### Brief
Show every line from the entries that follow which holds the word "STRIVE".

### Saved entries
▬▬▬

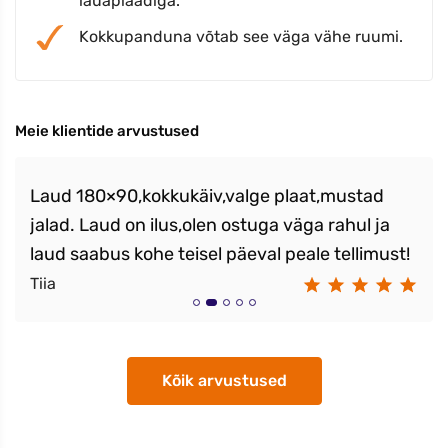
lauaplaadiga.
Kokkupanduna võtab see väga vähe ruumi.
Meie klientide arvustused
Laud 180×90,kokkukäiv,valge plaat,mustad
jalad. Laud on ilus,olen ostuga väga rahul ja
laud saabus kohe teisel päeval peale tellimust!
Tiia
Kõik arvustused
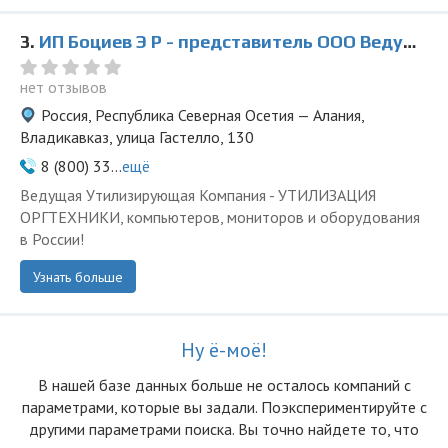
3.
ИП Боциев Э Р - представитель ООО Ведущая Утилизирующая Компания
нет отзывов
Россия, Республика Северная Осетия — Алания,
Владикавказ, улица Гастелло, 130
8 (800) 33...
ещё
Ведущая Утилизирующая Компания - УТИЛИЗАЦИЯ
ОРГТЕХНИКИ, компьютеров, мониторов и оборудования
в России!
Узнать больше
Ну ё-моё!
В нашей базе данных больше не осталоcь компаний с
параметрами, которые вы задали. Поэкспериментируйте с
другими параметрами поиска. Вы точно найдете то, что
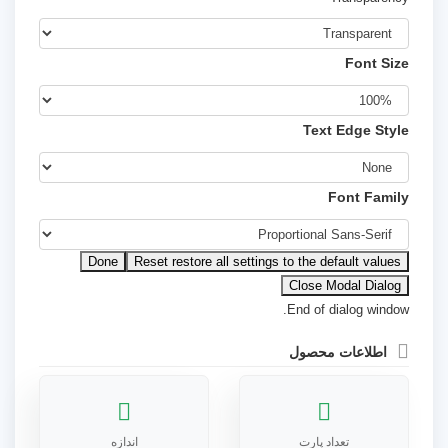
Font Size
Text Edge Style
Font Family
Done
Reset
restore all settings to the default values
Close Modal Dialog
End of dialog window.
اطلاعات محصول
تعداد پارت
اندازه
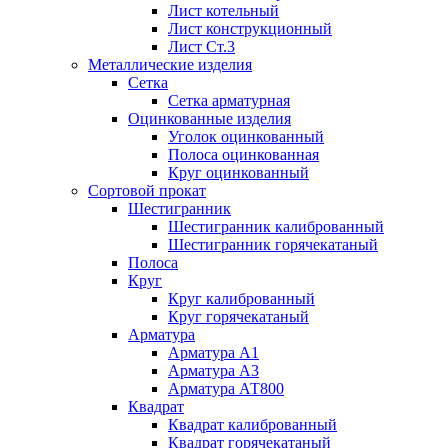
Лист котельный
Лист конструкционный
Лист Ст.3
Металлические изделия
Сетка
Сетка арматурная
Оцинкованные изделия
Уголок оцинкованный
Полоса оцинкованная
Круг оцинкованный
Сортовой прокат
Шестигранник
Шестигранник калиброванный
Шестигранник горячекатаный
Полоса
Круг
Круг калиброванный
Круг горячекатаный
Арматура
Арматура А1
Арматура А3
Арматура АТ800
Квадрат
Квадрат калиброванный
Квадрат горячекатаный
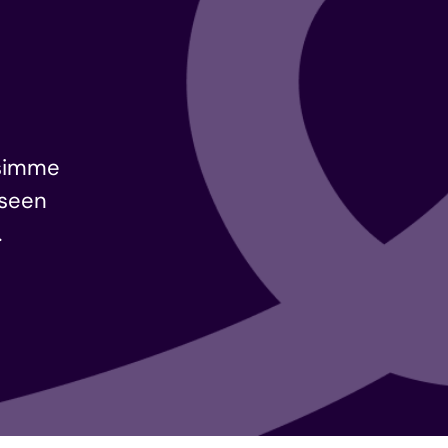
a
tsimme
iseen
.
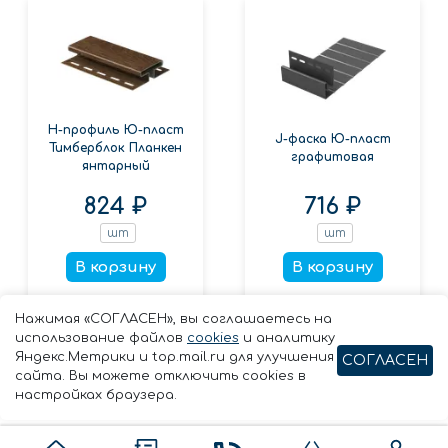
Н-профиль Ю-пласт
J-фаска Ю-пласт
Тимберблок Планкен
графитовая
янтарный
824 ₽
716 ₽
шт
шт
В корзину
В корзину
Заказать в 1 клик
Заказать в 1 клик
Нажимая «СОГЛАСЕН», вы соглашаетесь на
использование файлов
cookies
и аналитику
Яндекс.Метрики и top.mail.ru для улучшения
СОГЛАСЕН
сайта. Вы можете отключить cookies в
настройках браузера.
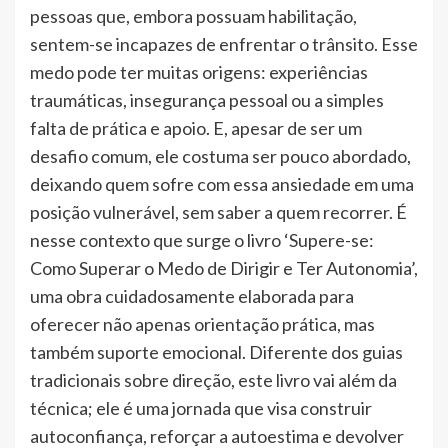
pessoas que, embora possuam habilitação,
sentem-se incapazes de enfrentar o trânsito. Esse
medo pode ter muitas origens: experiências
traumáticas, insegurança pessoal ou a simples
falta de prática e apoio. E, apesar de ser um
desafio comum, ele costuma ser pouco abordado,
deixando quem sofre com essa ansiedade em uma
posição vulnerável, sem saber a quem recorrer. É
nesse contexto que surge o livro ‘Supere-se:
Como Superar o Medo de Dirigir e Ter Autonomia’,
uma obra cuidadosamente elaborada para
oferecer não apenas orientação prática, mas
também suporte emocional. Diferente dos guias
tradicionais sobre direção, este livro vai além da
técnica; ele é uma jornada que visa construir
autoconfiança, reforçar a autoestima e devolver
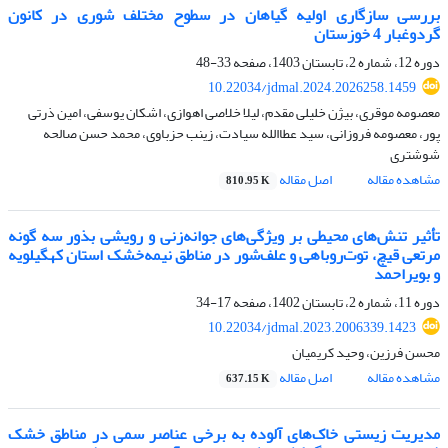
بررسی سازگاری اولیه گیاهان در سطوح مختلف شوری در کانون
گردوغبار 4 خوزستان
دوره 12، شماره 2، تابستان 1403، صفحه
33-48
10.22034/jdmal.2024.2026258.1459
معصومه موقری، بیژن خلیلی مقدم، لیلا خلاصی اهوازی، اشکان یوسفی، امین ذرتی
پور، معصومه فروزانی، سید عطاالله سیادت، زینب حزباوی، محمد حسن صالحه
شوشتری
مشاهده مقاله
اصل مقاله
810.95 K
تأثیر تنش‌های محیطی بر ویژگی‌های جوانه‌زنی و رویشی بذور سه گونه
مرتعی قیچ، توت‌روباهی و علف‌شور در مناطق نیمه‌خشک استان کهگیلویه
و بویراحمد
دوره 11، شماره 2، تابستان 1402، صفحه
17-34
10.22034/jdmal.2023.2006339.1423
محسن فرزین، وحید کریمیان
مشاهده مقاله
اصل مقاله
637.15 K
مدیریت زیستی خاک‌های آلوده به برخی عناصر سمی در مناطق خشک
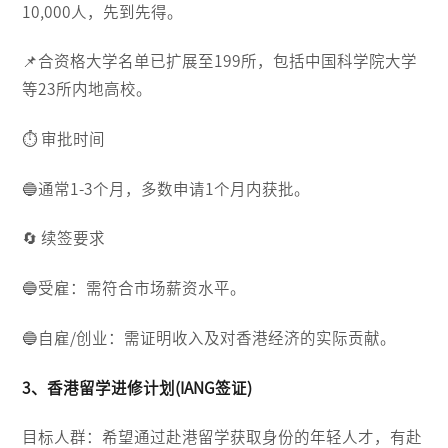
10,000人，先到先得。
📌合资格大学名单已扩展至199所，包括中国科学院大学
等23所内地高校。
⏱ 审批时间
🔵通常1-3个月，多数申请1个月内获批。
🔄 续签要求
🔵受雇：需符合市场薪资水平。
🔵自雇/创业：需证明收入及对香港经济的实际贡献。
3、香港留学进修计划(IANG签证)
目标人群：希望通过赴港留学获取身份的年轻人才，有赴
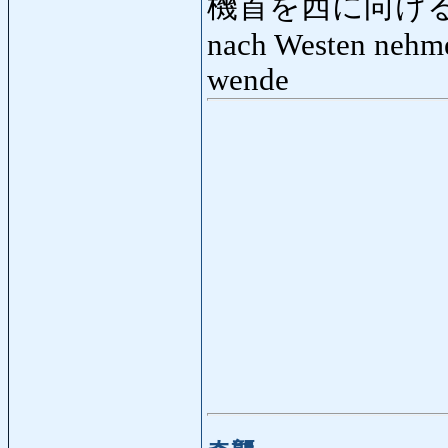
機首を西に向ける: 
nach Westen nehme
wende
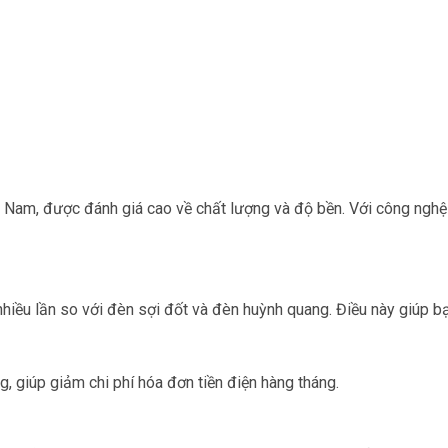
Nam, được đánh giá cao về chất lượng và độ bền. Với công nghệ
iều lần so với đèn sợi đốt và đèn huỳnh quang. Điều này giúp bạn t
 giúp giảm chi phí hóa đơn tiền điện hàng tháng.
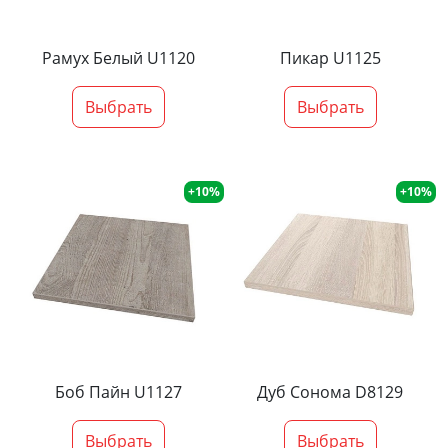
Рамух Белый U1120
Пикар U1125
Выбрать
Выбрать
+10%
+10%
Боб Пайн U1127
Дуб Сонома D8129
Выбрать
Выбрать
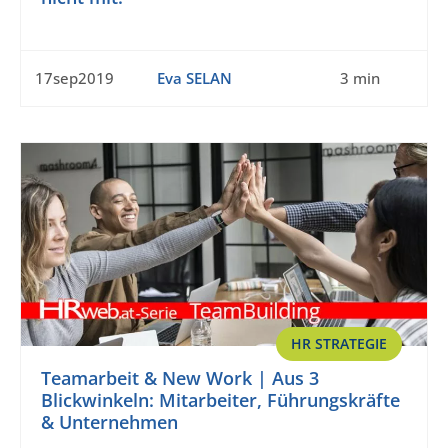
17sep2019
Eva SELAN
3 min
HR STRATEGIE
Teamarbeit & New Work | Aus 3
Blickwinkeln: Mitarbeiter, Führungskräfte
& Unternehmen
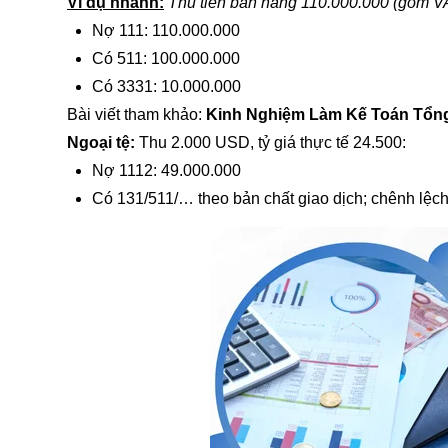
Ví dụ nhanh:
Thu tiền bán hàng 110.000.000 (gồm V
Nợ 111: 110.000.000
Có 511: 100.000.000
Có 3331: 10.000.000
Bài viết tham khảo:
Kinh Nghiệm Làm Kế Toán Tổn
Ngoại tệ:
Thu 2.000 USD, tỷ giá thực tế 24.500:
Nợ 1112: 49.000.000
Có 131/511/… theo bản chất giao dịch; chênh lệch 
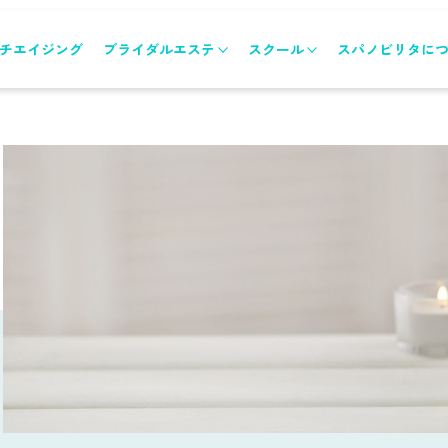
チエイジング
ブライダルエステ
スクール
スパノビリタに
ブライダルエステトップ
スクールトップ
メニュー&コース
各コースのご案内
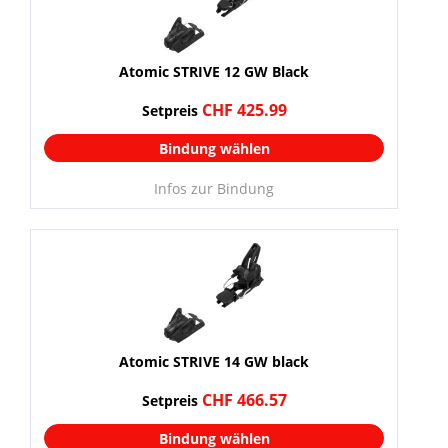
Atomic STRIVE 12 GW Black
CHF 425.99
Setpreis
Bindung wählen
Infos zur Bindung
Atomic STRIVE 14 GW black
CHF 466.57
Setpreis
Bindung wählen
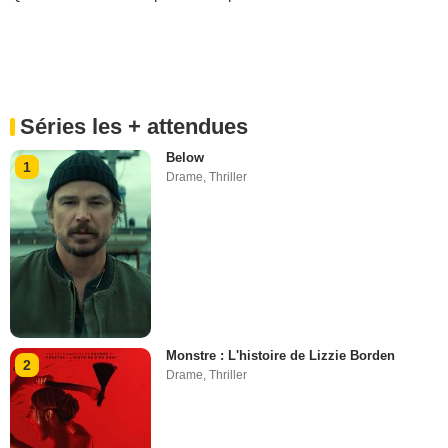
Séries les + attendues
Below
1
Drame
,
Thriller
Monstre : L'histoire de Lizzie Borden
2
Drame
,
Thriller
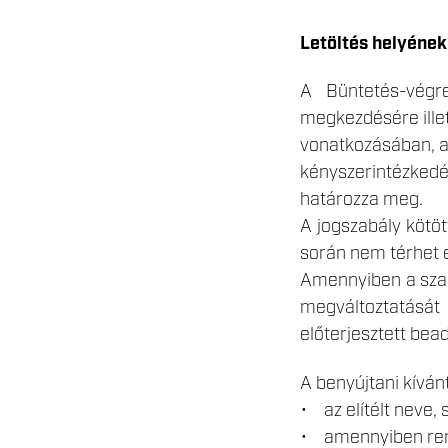
Letöltés helyéne
A Büntetés-végr
megkezdésére illet
vonatkozásában, a
kényszerintézkedés
határozza meg.
A jogszabály kötö
során nem térhet e
Amennyiben a szab
megváltoztatását
előterjesztett bea
A benyújtani kívánt
• az elítélt neve, 
• amennyiben rend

▬▬▬

### Answer to the problem
Atomic STRIVE 12 GW Black
Atomic STRIVE 14 GW black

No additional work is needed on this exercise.